Maybe so, but don’t set any plans in stone yet, Ramblers! Solidarity Day 2019 is Loyola’s first school-wide event focusing solely on the concept of solidarity. This year’s theme takes a look at how the development of technology—something that we use daily and almost always take for granted—helps and hinders the growth of solidarity in society. That sounds a little cool, right? Loyola has invited several handfuls of speakers to come and present hands-on workshops for students to get engaged with and learn from. It’s a unique opportunity, and all you have to do is show up.

A lot of students may be confused on what the concept of solidarity really entails. When several students were asked how they defined the concept, they answered with “Unity,” “Together,” and “Standing for what you believe in.” Mr. Knoth, the driving force behind the 2019 solidarity event, describes solidarity as “being able to put yourself in someone else’s shoes; experiencing that, and then seeing it from their perspective.”

His goal for Solidarity Day is to teach students exactly that—how to put themselves in the positions of others and realize that their everyday decisions have an affect on others and on society. “We live because of human interaction,” says freshman Eva Dempsey, “If we weren’t around anyone, we would be awful people.
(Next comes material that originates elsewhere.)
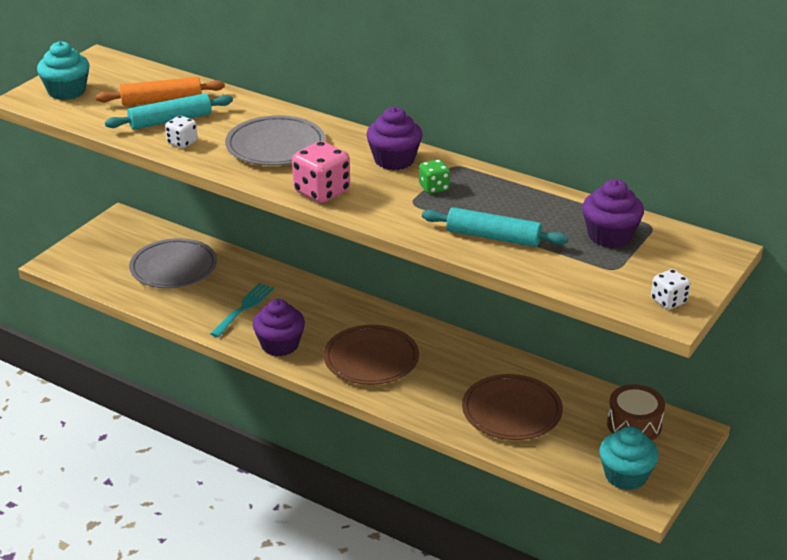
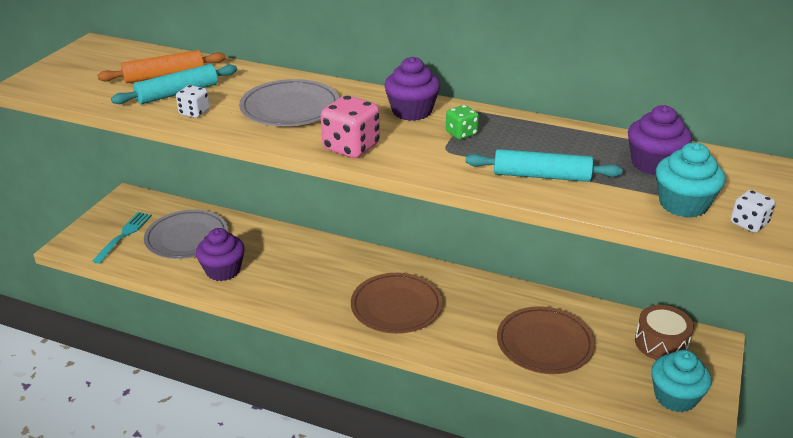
camera: 10 degrees left, 0 degrees up
turquoise cupcake [37,41,89,100] -> turquoise cupcake moved to [656,143,726,218]
turquoise fork [210,283,274,337] -> turquoise fork moved to [92,212,152,264]
purple cupcake [253,299,305,356] -> purple cupcake moved to [196,228,245,281]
We need to hear voices other than our own.”

The voices chosen for this year’s workshops include individuals speaking on technology for the blind or Syrian refugees, some on how releasing ourselves from technology is beneficial, even a cybercrime-fighting dog named Browser. The theme of Capturing the Power of Technology was chosen out of several others that had been brainstormed because technology is a tool we use so frequently in our everyday lives, and we can learn how to harness it to fulfill the Christian virtues of advocacy and companionship.

Many students, however, believe that the opportunity to head these speakers and experience these workshops is not appealing, but not simply because they would rather stay home. Senior Chase Boerke says that “students don’t learn the best from large gatherings or school-wide movements…they lack the individuality of learning something in class.” He says the large scale push to attend this event puts him and other students “off from caring” about it.

However, sophomore Julia Bogdanowicz believes that it is important for Loyola to make this a school-wide event because she and others have “no clue what [Solidarity] means, really.” Solidarity Day then becomes convoluted with the issue of its delivery and presentation, not just its intention.

Regardless, Mr. Knoth says that students should participate in and attend Solidarity Day because there’s something there for everyone. “That was my main goal,” he says. “You have to be here; it’s a school day, we’re taking attendance. You might as well just enjoy it.”